「じゃ、また明日」
神社を後にし、曲がり角で東と西久保とも解散となる。互いに手を振ると、自宅へと歩き始めた。
赤い夕日が頭上を照らす。日は西に深く沈み、もう数分後には夜が訪れそうだった。雲にできた黒い影が、昼間とは違うこの街の顔を見せた。

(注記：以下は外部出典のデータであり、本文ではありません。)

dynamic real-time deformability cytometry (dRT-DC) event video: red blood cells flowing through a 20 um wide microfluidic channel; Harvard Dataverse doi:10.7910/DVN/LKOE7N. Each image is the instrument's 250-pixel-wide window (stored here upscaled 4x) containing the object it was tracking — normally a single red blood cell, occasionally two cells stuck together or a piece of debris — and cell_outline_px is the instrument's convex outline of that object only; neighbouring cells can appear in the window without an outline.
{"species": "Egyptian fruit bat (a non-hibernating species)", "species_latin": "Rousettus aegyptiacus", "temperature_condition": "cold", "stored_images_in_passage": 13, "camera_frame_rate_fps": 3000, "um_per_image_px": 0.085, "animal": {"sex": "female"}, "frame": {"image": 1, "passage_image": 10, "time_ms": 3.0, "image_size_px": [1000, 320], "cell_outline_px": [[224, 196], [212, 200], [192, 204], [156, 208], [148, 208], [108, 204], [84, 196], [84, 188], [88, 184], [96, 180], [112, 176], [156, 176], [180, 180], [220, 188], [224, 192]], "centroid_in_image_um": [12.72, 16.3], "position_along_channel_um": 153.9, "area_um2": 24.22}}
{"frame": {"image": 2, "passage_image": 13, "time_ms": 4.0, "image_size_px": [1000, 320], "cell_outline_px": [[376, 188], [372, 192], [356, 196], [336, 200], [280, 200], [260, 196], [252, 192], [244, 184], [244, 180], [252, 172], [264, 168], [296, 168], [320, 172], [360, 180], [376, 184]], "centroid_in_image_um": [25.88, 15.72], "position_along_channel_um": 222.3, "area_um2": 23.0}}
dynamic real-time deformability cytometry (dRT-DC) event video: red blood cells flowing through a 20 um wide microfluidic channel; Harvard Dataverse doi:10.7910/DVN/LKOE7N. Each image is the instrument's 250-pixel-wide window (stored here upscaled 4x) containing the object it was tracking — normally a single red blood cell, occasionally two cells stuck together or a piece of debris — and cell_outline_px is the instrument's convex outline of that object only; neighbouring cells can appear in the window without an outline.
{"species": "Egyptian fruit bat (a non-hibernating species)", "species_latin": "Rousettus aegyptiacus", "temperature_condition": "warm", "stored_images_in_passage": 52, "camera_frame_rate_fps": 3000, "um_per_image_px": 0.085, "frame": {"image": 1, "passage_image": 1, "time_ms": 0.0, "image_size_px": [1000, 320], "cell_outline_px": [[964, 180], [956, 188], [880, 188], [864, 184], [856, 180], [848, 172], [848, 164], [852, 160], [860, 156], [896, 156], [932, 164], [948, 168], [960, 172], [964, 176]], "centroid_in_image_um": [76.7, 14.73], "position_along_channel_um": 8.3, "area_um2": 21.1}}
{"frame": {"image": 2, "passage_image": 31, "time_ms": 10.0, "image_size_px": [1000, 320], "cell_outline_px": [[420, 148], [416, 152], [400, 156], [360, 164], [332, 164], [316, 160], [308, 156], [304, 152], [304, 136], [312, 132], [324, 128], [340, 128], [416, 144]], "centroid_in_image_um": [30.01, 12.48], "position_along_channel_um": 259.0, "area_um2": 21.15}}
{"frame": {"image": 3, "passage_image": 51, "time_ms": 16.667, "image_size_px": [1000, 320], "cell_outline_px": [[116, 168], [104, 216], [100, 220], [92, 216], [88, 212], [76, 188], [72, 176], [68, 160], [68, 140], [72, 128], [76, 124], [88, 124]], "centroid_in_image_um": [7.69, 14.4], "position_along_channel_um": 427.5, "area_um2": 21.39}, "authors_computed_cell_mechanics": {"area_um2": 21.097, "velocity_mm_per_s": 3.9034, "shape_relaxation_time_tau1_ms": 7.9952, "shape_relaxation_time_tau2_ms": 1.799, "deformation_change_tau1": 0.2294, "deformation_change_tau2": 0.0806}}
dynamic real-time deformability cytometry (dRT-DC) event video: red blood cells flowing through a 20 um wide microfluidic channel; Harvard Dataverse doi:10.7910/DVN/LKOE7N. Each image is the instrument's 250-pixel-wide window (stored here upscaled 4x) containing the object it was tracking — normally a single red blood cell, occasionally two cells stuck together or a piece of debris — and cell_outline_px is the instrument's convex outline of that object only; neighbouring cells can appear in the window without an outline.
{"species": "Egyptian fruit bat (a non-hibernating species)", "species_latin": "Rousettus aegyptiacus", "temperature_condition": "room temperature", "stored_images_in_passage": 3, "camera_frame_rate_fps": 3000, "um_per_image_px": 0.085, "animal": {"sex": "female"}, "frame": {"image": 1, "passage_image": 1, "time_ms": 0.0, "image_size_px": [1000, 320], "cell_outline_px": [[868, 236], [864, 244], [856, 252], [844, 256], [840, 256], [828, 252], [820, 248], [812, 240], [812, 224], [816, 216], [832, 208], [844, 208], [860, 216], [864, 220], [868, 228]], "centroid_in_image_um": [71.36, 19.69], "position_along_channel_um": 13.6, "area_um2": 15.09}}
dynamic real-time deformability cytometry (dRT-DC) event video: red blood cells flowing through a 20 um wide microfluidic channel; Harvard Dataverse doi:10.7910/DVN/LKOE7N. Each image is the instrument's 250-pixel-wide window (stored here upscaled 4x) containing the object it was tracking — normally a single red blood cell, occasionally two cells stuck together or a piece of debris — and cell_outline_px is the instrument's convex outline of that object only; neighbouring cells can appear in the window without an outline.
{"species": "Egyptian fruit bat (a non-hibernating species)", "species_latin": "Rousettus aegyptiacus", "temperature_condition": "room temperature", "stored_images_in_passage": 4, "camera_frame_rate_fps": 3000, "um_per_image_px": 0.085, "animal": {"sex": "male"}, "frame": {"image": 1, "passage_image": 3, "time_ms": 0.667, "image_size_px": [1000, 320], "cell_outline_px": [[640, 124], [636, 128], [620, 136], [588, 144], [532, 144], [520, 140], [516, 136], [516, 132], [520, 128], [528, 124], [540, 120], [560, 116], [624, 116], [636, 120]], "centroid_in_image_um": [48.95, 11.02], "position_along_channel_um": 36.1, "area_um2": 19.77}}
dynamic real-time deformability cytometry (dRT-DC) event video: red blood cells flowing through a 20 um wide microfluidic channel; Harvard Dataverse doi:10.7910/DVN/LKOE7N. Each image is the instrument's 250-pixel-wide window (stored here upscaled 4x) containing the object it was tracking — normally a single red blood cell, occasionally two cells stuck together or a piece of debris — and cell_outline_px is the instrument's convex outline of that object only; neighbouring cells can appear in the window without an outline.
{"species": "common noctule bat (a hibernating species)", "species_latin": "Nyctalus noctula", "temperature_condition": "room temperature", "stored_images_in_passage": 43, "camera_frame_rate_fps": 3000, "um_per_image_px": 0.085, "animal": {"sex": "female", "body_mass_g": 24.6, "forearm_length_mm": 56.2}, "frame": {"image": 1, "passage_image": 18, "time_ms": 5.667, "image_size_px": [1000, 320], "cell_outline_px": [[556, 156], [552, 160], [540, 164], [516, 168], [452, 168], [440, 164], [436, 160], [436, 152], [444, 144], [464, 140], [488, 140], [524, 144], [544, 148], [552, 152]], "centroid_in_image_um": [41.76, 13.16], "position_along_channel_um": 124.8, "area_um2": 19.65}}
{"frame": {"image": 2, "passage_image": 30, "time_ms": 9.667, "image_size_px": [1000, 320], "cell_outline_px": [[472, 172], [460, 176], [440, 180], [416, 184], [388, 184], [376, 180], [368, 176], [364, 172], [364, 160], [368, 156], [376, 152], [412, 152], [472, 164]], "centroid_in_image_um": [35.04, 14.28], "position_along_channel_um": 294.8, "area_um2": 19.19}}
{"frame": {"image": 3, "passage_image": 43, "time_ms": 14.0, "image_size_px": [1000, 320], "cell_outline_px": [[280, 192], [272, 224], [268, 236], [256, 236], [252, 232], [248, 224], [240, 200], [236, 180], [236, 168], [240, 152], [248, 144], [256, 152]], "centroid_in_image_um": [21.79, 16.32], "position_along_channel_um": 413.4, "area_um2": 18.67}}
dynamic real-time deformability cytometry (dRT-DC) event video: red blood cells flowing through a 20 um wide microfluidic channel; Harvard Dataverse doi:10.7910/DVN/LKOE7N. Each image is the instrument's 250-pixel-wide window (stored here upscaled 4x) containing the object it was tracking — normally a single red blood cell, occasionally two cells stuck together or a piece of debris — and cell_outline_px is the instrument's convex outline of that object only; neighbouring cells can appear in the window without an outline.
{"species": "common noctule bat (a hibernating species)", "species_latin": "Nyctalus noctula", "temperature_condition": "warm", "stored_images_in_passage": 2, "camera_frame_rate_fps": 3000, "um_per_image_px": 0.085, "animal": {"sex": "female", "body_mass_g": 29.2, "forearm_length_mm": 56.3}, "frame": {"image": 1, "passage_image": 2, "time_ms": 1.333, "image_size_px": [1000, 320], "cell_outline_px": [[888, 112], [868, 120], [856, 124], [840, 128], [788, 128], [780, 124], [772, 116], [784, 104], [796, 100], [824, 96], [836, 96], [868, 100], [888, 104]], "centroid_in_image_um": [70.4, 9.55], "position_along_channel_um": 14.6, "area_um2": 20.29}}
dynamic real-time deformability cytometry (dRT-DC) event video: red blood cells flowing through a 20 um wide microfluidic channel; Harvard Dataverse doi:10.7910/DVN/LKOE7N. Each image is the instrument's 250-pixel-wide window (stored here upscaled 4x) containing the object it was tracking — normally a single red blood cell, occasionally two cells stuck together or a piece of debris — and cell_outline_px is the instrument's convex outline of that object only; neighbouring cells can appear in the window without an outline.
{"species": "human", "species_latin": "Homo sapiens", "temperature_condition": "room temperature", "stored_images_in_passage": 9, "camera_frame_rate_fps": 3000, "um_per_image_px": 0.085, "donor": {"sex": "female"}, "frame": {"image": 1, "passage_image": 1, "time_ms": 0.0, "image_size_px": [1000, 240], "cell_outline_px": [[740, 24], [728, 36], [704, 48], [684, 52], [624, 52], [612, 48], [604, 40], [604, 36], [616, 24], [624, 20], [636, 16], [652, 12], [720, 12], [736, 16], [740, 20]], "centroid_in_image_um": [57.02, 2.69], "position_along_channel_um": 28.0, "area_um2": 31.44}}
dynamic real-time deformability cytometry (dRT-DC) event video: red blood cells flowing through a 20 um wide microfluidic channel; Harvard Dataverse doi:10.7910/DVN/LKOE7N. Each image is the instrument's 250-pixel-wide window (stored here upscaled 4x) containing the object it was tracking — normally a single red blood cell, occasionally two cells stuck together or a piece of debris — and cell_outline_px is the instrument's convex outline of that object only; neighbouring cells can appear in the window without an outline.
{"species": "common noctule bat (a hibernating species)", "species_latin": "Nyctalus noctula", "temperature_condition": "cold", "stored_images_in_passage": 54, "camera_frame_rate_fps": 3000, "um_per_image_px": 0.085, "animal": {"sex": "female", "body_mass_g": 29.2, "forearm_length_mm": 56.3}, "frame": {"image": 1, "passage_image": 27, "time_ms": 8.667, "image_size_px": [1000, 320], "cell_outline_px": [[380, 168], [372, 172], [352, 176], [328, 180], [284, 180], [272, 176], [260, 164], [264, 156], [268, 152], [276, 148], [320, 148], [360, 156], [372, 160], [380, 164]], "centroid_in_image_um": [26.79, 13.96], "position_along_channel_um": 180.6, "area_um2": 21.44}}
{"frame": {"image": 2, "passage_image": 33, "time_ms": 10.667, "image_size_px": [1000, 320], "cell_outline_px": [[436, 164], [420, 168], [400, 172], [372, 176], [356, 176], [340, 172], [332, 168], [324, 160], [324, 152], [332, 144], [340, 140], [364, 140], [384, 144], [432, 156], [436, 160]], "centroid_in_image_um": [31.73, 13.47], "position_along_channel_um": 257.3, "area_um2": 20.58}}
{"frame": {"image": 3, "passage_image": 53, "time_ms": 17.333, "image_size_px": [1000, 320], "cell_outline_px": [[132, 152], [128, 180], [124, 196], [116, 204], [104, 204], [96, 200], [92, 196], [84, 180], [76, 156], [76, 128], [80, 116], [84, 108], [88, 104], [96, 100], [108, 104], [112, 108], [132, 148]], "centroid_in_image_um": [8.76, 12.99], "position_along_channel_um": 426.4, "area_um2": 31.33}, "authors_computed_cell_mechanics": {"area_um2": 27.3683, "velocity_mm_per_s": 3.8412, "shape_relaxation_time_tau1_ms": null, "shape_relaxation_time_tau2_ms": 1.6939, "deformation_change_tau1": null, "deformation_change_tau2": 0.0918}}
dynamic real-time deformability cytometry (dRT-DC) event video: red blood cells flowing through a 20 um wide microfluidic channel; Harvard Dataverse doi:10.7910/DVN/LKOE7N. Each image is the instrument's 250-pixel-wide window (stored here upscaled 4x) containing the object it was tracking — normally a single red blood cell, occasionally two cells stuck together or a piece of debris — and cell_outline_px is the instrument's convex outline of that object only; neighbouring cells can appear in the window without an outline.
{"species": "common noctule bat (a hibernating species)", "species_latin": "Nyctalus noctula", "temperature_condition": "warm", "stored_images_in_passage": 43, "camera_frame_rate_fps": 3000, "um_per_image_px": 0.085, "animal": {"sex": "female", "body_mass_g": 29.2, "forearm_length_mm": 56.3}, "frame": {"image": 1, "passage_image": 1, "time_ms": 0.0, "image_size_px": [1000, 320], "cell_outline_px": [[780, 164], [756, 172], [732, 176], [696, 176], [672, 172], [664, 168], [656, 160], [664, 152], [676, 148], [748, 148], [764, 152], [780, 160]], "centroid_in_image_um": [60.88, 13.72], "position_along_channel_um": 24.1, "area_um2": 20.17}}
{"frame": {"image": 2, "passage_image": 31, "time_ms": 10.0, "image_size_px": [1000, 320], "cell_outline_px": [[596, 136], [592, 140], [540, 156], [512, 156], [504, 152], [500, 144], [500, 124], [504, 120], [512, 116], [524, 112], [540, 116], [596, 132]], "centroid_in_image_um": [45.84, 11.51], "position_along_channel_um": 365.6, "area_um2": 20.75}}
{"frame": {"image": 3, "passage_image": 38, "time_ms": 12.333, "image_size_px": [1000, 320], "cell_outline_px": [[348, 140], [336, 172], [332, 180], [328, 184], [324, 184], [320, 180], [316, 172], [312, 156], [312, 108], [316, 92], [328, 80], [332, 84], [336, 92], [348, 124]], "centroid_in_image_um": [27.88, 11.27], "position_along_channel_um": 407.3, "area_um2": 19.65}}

ふと、振り返る。少し離れたこの場でも目立つ朱塗りの鳥居の下に、白髪の青年が立っていた。
「あなた…………」
莉世は、駆け足で神社へ戻る。白髪の青年は柔和な笑顔で迎える。
「よく、お気づきで」
「あなたの気配がしたんです」
「それは、夢で視たのでしょうか」
白髪の青年は、表情を崩さぬまま言う。しかし莉世は、視線を険しくする。
「あなたは一体、何者なんですか……?」
訝し気に問う。彼の言葉で今日一日悩まされていたのだから八つ当たりでもあった。
警戒心丸出しの莉世に、白髪の青年は肩を竦める。
「そんなに警戒しなくてもいいじゃないですか。一年前のあなたは、夢中でホタルを追うほどに無邪気だったというのに」
「この一年、色々ありましたから」
莉世は、彼から視線を逸らすことなく答える。
白髪の青年はゆっくりと近づく。莉世は無意識に後ずさる。
「昨日言ったことは、あなたを守るための言葉なんです。私はあなたの味方ですよ」
「知らない大人の言葉は信じないように、と躾けられているので」
内心信じたくないという感情がこもっていた。突飛な言葉でも悩まされ、信じてしまいそうになる幼い自分が嫌になる。
「さすが、お父様だ」白髪の青年は軽く頷く。
「パパを、知っているの?」莉世は目を見開く。
「そりゃあもう……深くて濃くて、子どものあなたにお教えするのは憚られる関係ですね」
「パパに危ない人だ、って伝えておく」
「冗談ですってば」
白髪の青年は、くつくつ笑う。莉世は、普通に引いていた。
だが白髪の青年は、表情を一変させて莉世を見る。空気の変化に、瞬時に警戒した。
「キミは、この街に棲みつく物の怪は、この神社にある『呪石』が割れたことが原因だとは聞いたかな」
「は、はい……」不意打ちの問いかけに目を丸くする。
「その呪石を浄化するには、呪石に引き起こされた物の怪を浄化して妖力を削る必要がある。そうしなければ、次第にこの街は物の怪に支配されてしまう」
先ほど北条の口にしたことと同じ内容だった。
「さっき、ここの神社に住んでいる子が言ってました……」
「蒼は仕事が速い」
青年は納得するように笑い、再び視線を莉世に戻す。
「しかし残念なことに、物の怪を浄化できる人間は、この街に一人しかいない。……いや、厳密には他にもいるが、今はまだカウントしないとして。そして虹ノ宮市はとても広いんだ。到底一人では限界がある」
そう言うと、青年はこつこつと下駄を鳴らして莉世に近づく。莉世は、警戒を解いて彼を見る。
「キミの力を貸してほしい」
「私の、力…………」
「何をしているんだ、莉世」
聞き慣れた声が届き、正気に戻る。
慌てて振り返ると、そこには久しぶりに見る父親の姿があった。
「パパ?」
「莉世、学校お疲れ様」
莉世の父親は、顔を緩めて声をかける。スーツの上着を腕にかけ、鞄を所持している。その姿はまさに会社帰りのサラリーマンだった。
「パパ、何でここに」
「日が暮れる前に家に帰りなさいと言っただろう」
父親は、莉世の手を取る。「さぁ、帰ろう」
しかし、莉世は白髪の青年から目が離せない。
「莉世?」
父親は不安気に声をかける。白髪の青年は、目を細めて莉世を見る。
「パパ、この人知ってるの?」
莉世の言葉に父親は数秒考え込むも、「いや、知らない」と小さく答える。
父親の反応に、白髪の青年は肩を竦める。
「あなたのお気持ちはわかります。しかし、何度も言いますが」
「もう聞き飽きたよ」
父親は、力なく笑って言葉を遮ると、莉世の手を引いて歩き始める。
この場を離れたい父親の意志が手から伝わったことから、莉世も渋々前を向いた。
「本当に、そっくりですねぇ……」
白髪の青年は、観念したように首を振る。
「えぇ、わかっていましたよ。こうなる現実を見ましたから……しかし、意外と私も負けず嫌いなんですよ」
白髪の青年は顔を上げる。すでに日は落ち、暮色蒼然の空となった。